Impact on Quest and Globus Users:

- Users cannot log in to Quest, submit new jobs, run jobs, access files stored on Quest, or use
the Quest Analytics Nodes, GCC, KLC, and Quest OnDemand during the maintenance window. User sessions and processes running on the Quest login nodes, the Quest Analytics Nodes, and KLC will be canceled at the beginning of the downtime.

-Processing of new Quest allocations and accounts will be paused on Friday, March 14 through Monday, April 7.

- Jobs submitted to Quest through Slurm with a wall time that extends beyond the start of the downtime will not run and must be resubmitted after the maintenance. These jobs will receive a "ReqNodeNotAvail, Reserved_for_maintenance" message as the queue reason.

- NVIDIA GPU Drivers on all GPUs, including Buy-in GPUs, will be updated to version 570.86.15, which supports CUDA up through 12.8.

- JupyterHub on Quest Analytics Nodes will be upgraded to 5.2.1.

- A new URL, `login.quest.northwestern.edu`, will be available to connect to Quest login nodes in addition to `quest.northwestern.edu` after downtime. This is due to the implementation of a new load balancer which will improve user experience on the login nodes.

- New URLs, `rstudio.quest.northwestern.edu`, `jupyterhub.quest.northwestern.edu`, and `sasstudio.quest.northwestern.edu` will be available to connect to Quest Analytics Node services for RStudio Server, JupyterHub, and SAS Studio, respectively, in addition to `rstudio.questanalytics.northwestern.edu`, `jupyter.questanalytics.northwestern.edu`, and `sas.questanalytics.northwestern.edu` after downtime. This is due to the implementation of a new load balancer which will improve user experience on the Analytics Nodes.

- The expiration dates of all user files in Quest global scratch space will be extended for another 30 days before downtime.

- The Globus data transfer tool will be unavailable to transfer files from and to Quest and between Quest and Research Data Transfer Services (RDSS)/FSMRESFILES. In addition, all Globus jobs associated with either of these endpoints will be cancelled and will need to be re-submitted after downtime.

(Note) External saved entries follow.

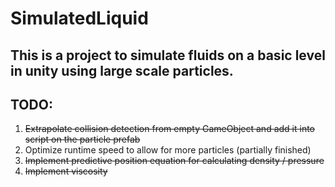 # SimulatedLiquid

## This is a project to simulate fluids on a basic level in unity using large scale particles.

## TODO:
1. ~~Extrapolate collision detection from empty GameObject and add it into script on the particle prefab~~
2. Optimize runtime speed to allow for more particles (partially finished)
3. ~~Implement predictive position equation for calculating density / pressure~~
4. ~~Implement viscosity~~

- Support requests submitted for Quest and Globus shortly before or during the downtime will be addressed following the maintenance period.

For any questions about this maintenance, please contact quest-help@northwestern.edu.
Posted Jan 22, 2025 - 16:34 CST
This scheduled maintenance affected: Research Technologies and Support (Quest Analytics Nodes, Quest High-Performance Computing Cluster (HPCC) (Server Management), Research Data Storage Service (RDSS)).